Wednesday, 14 October 2009

For all you non-home educators...

Ok so I'm going to have to ask – Why are non-home educators not worried about the home education monitoring proposals that the government are pushing through? I can imagine one of the reasons is that shoddy journalism such as this has failed to flag at any point the dangers of the proposals to the fundamentals of our society. For anyone who doesn't know about the Badman review, the recommendations will see, among many other things, local authorities gain unprecedented access to the homes of families who decline the service of state education.

But it won't just be home educators. They will be reversing the burden of proof, so that we are required to prove, without them showing any grounds for suspicion, that we are not breaking the law. Once that's done it doesn't just apply to us. It can be applied to any section of society that they feel like. Think about it.

If they decide, and produce 'statistics' to suggest (and when I say produce, I mean fabricate, guesstimate and fudge) that people on a low income are more likely to feed their children a diet lacking in nutrition, they can then go into their homes to check their cupboards and fridges, and speak to their children alone just in case what's in the fridge isn't a good representation of what they really eat.

If they decide that people of a designated religion are more likely to force their children into marriages, they can go into their homes and check, and speak to their children alone just in case they were married off over the summer holidays.

If they decide that immigrants are more likely to commit violent crime, they can go into their homes and check for weapons.

Accountants more likely to commit fraud? Enter their homes and check their computers!

Women more likely to shoplift? Enter their homes!

Men more likely to rape? Enter their homes!

And if that still doesn't worry you even a little bit, wrap your brain around this. In law, according to Section 7 of the 1996 Education Act :

The parent of every child of compulsory school age shall cause him to receive efficient full-time education suitable—
(a) to his age, ability and aptitude, and
(b) to any special educational needs he may have,
either by regular attendance at school or otherwise.

So in normal-speak, that means it's YOUR responsibility as a parent to educate your child. Not the state. Not the school. Not the teachers. And if the government are going to start taking action against home educators who they deem, for any reason at all that they fancy (as stated in the review), not to be providing an education suitable to their child's age, ability and aptitude, then that will also have to apply to the parents of schooled children, as the law above clearly makes no distinction.

Is your child one of the 35,000 state school pupils that start secondary school every year with no 'useful literacy' by the government's own standards? Then YOU are responsible and can be held accountable.

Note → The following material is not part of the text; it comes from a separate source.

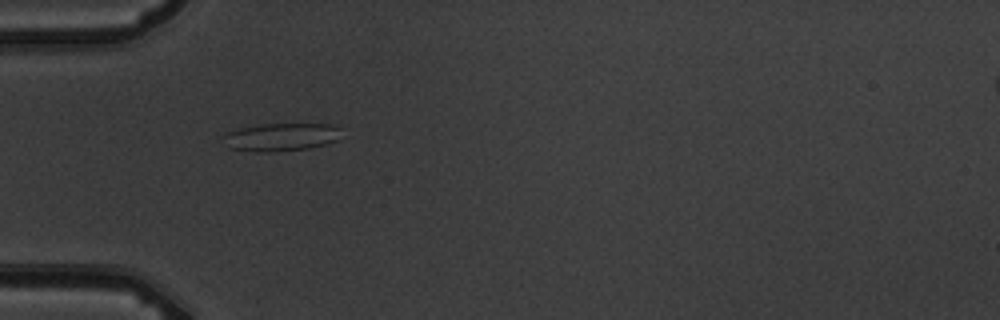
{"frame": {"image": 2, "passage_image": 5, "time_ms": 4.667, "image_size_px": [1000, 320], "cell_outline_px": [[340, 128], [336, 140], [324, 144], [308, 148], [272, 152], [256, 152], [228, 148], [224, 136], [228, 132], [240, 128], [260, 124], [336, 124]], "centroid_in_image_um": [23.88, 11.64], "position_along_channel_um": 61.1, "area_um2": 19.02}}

Is your child one of the 225,000 11 year olds that started secondary school this term without a proper grounding in the key subjects of English, maths and science? Then YOU are responsible and can be held accountable.

Is your child one of the staggering 835,000 16 to 19 year olds that are NEET (Not in Education, Employment, or Training). Yes, you guessed it, YOU are liable.

So please god tell me that you're worried now. Even a little bit.

The state system is failing by its own benchmarks, and yet YOU are still responsible for the results. They are going to force members of the public to be inspected by agents of the failing system, simply for declining the offer of using it. You don't need to be a home educator to be horrified by that.

If you want to protect your family, your children, and the privacy of your own home, SAY NO TO THE DCSF. Write to your MP. Respond to the consultation. Do something before the state have access to whatever part of all our lives they like by this time next year.